Malawi drug shortage still high: Now at 80 percent

Barely two months after government told the nation that drugs availability was normalizing in the country’s hospitals it has actually been revealed that only 15 percent of drugs have so far been procured.

Minister of Health, Catherine Gotani Hara, told reporters in May the drug shortage was normalizing following the delivery of 80 percent of medicine and other pharmaceuticals procured by the Central Medical Stores Trust (CMST).

“We have had a lot of supplies through well-wishers after President Joyce Banda sent SOS [save our souls] to the world. The president went to the United Kingdom where she managed to get 16 million pounds worth of drugs,” the minister said then.

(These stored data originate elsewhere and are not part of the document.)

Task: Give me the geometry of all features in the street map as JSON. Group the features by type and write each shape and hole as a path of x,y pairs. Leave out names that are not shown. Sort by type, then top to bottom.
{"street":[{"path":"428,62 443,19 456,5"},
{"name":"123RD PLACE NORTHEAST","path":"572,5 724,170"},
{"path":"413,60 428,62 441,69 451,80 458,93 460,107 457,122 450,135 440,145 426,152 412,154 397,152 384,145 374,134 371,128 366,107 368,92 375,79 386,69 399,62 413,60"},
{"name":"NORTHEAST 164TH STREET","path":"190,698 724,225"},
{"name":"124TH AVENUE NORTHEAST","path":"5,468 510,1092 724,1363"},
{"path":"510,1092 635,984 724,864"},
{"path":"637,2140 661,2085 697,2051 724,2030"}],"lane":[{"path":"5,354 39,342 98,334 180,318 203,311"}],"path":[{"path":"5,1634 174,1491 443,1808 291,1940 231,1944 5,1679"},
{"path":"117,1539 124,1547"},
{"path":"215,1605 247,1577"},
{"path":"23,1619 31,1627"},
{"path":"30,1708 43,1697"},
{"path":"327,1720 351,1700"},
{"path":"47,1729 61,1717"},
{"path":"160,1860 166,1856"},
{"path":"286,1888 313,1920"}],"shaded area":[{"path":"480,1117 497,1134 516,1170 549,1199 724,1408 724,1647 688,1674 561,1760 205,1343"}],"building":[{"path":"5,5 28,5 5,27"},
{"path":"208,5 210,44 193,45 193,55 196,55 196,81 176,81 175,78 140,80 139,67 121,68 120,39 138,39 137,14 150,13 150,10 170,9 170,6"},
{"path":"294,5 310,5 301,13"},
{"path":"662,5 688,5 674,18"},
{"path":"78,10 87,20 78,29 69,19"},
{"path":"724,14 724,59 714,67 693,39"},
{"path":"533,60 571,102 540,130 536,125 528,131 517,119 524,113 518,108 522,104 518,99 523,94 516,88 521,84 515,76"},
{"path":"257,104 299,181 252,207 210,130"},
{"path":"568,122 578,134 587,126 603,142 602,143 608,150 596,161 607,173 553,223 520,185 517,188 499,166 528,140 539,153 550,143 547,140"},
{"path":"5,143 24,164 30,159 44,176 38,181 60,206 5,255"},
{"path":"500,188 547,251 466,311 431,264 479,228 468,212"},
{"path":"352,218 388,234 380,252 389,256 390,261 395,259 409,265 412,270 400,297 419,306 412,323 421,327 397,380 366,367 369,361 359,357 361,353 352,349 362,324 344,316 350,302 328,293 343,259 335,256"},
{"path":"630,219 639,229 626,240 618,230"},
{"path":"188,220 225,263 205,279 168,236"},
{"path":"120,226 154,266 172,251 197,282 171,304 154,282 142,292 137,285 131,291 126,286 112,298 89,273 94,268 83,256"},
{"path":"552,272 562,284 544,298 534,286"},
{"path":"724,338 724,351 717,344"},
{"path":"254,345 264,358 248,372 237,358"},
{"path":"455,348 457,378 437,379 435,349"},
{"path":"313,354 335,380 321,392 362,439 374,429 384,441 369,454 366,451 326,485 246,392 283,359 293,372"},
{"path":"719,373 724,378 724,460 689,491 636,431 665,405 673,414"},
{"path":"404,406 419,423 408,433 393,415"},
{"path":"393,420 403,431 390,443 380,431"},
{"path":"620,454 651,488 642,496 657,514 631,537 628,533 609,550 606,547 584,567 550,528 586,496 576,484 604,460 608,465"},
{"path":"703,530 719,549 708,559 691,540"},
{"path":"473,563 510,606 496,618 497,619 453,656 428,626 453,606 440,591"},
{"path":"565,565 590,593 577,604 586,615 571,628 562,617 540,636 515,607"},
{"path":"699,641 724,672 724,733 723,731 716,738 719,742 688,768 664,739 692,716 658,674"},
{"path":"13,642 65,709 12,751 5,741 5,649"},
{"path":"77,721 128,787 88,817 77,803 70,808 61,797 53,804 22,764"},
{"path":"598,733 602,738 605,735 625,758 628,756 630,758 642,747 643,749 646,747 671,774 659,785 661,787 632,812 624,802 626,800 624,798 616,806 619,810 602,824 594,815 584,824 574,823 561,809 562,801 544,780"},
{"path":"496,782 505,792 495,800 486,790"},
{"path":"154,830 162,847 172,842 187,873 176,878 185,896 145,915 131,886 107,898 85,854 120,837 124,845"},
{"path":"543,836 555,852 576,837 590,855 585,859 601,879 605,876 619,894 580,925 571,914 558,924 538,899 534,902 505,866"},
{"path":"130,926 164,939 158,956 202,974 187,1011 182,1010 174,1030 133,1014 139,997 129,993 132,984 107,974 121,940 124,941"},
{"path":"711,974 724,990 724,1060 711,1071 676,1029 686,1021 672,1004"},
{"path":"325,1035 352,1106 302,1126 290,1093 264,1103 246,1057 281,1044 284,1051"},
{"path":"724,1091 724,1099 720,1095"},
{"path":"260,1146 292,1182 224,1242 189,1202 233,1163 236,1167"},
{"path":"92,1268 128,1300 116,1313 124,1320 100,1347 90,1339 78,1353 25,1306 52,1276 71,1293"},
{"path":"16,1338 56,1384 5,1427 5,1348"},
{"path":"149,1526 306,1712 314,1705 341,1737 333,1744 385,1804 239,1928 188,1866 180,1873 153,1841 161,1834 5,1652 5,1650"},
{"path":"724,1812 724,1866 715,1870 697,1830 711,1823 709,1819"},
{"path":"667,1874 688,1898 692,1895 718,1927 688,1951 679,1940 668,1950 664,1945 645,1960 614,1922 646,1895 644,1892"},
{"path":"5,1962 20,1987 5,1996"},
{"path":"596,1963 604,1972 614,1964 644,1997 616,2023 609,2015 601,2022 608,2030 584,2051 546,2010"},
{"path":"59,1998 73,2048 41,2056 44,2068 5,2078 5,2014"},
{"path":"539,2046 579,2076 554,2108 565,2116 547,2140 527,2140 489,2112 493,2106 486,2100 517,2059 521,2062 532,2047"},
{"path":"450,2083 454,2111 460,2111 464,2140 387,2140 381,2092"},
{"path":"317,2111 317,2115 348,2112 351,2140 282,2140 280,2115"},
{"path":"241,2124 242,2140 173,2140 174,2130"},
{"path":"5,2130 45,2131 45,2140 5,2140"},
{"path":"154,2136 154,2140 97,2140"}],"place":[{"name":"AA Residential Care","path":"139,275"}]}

However, latest information from the Central Medical Stores Trust, a department that procures and supplies medical drugs in the country, indicates that the body has only managed to procure 15 percent of the essential drugs.

This comes six months after CMST revealed Malawi was running dangerously low on essential drug supplies with a 95 percent stock-out.

A ward in the Presbyterian Church-sponsored Ekwendeni Hospital in northern Malawi.

A ward in the Presbyterian Church-sponsored Ekwendeni Hospital in northern Malawi.

Following the drug stock-out, health service delivery in public hospitals almost came to a standstill with reports indicating that the country recorded scores of preventable deaths in various hospitals due to the low stock-levels.

But CMST acting Executive Director, Fred Mzoma, has revealed that during the last five months his body has only managed to reduce the drug shortage from 95 percent to 80 percent.

“We had earlier reported that stock-outs were at 95 percent but now it has moved to 80 percent,” said Mzoma adding that the situation may improve further in the next two months when more drugs will start arriving in the country.

On why the drugs were taking long to arrive in the country, Mzoma blamed the development on logistical hiccups such as shipment.

The acting CMST head cited the Mozambique route which they use as one of the reasons contributing to late arrival of the drugs saying recent experience has shown that any cargo passing through that country takes long to arrive in Malawi.

After the SOS, development partners such as DFID, came in and joined hands with government and CMST to ensure that the drug stock-out is reduced.

Affected by the serious essential drug shortage, doctors at Kamuzu Central Hospital (KCH) in Lilongwe raised an alarm by sending an open letter to President Joyce Banda asking her to intervene by stopping public hospitals from becoming what they called a ‘waiting rooms for death.’

At KCH and other Malawi’s major referral hospital, patients were being turned back and asked to get treatment at private health facilities.